RIVEDREMO IL VECCHIO SANCHEZ?

La Rosea scrive come Conte abbia a lungo richiesto un altro attaccante, e non a torto. Il reparto offensivo è sempre stato corto nel corso dell’estate, anche dopo l’arrivo di Lukaku.

Imperativo era quindi regalare a Conte almeno un attaccante. Sì, ma quale? I dirigenti avrebbero optato per un profilo più pronto. Una figura dall’apporto sicuro, ma forse meno intrigante.

Conte avrebbe invece espressamente indicato Sanchez, forte della stima che nutre nei suoi confronti e della propria capacità di far esaltare molti giocatori, se messi nelle giuste condizioni.

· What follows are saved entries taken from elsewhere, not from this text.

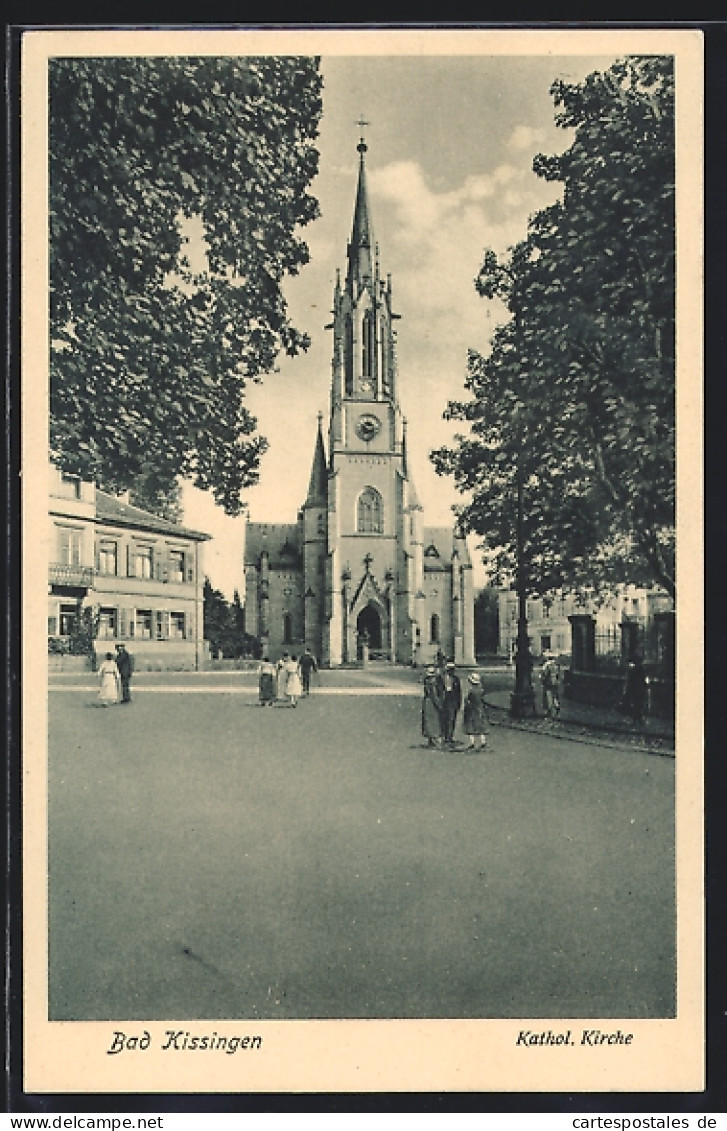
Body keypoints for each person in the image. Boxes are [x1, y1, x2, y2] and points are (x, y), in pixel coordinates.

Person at [463, 672, 488, 751]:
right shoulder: (481, 690)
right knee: (480, 726)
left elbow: (468, 700)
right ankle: (483, 741)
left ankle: (472, 742)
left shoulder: (472, 691)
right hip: (480, 709)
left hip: (472, 710)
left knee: (471, 726)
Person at [421, 665, 445, 748]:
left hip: (427, 702)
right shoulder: (433, 683)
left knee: (428, 721)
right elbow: (434, 695)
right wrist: (439, 705)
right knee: (434, 722)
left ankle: (430, 739)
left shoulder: (426, 681)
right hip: (431, 703)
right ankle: (436, 740)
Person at [622, 653, 647, 725]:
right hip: (640, 689)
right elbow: (644, 679)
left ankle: (636, 719)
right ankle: (639, 719)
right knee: (639, 704)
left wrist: (626, 689)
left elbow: (630, 680)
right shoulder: (641, 668)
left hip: (634, 689)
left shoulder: (632, 669)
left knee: (635, 704)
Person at [441, 660, 462, 746]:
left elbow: (459, 692)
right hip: (444, 700)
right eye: (450, 669)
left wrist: (459, 703)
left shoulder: (456, 679)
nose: (452, 671)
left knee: (452, 719)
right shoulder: (441, 678)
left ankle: (449, 737)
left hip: (453, 701)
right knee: (444, 719)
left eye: (453, 669)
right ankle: (445, 737)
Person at [540, 652, 561, 719]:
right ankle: (557, 706)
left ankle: (549, 710)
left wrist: (542, 680)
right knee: (555, 695)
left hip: (548, 682)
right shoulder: (556, 664)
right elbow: (558, 673)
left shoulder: (546, 665)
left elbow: (544, 674)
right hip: (555, 682)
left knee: (548, 696)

Ecco, il Nino Maravilla allo United non si è mai ambientato. La speranza, sua e della società, è quella di rivedere l’Alexis dell’Arsenal: faro della squadra, capace di svariare su tutto il forte d’attacco ma sopratutto in grado di interpretare a Maravilla un ruolo nuovo, quello di prima punta.

Alla Pinetina troverebbe un ambiente ideale; fuori dal campo una squadra che lo ha voluto e che lo eleggerebbe a proprio asso nella manica, dentro al campo uno scacchiere che lo rimetterebbe nelle migliori condizioni tecnico-tattiche.

Sprazzi del giocatore che fu si sono già intravisti a giugno, in Copa America: se quel giocatore si vedrà anche a San Siro, non è difficile che tra un anno si riesca a guadagnare il riscatto definitivo dallo United.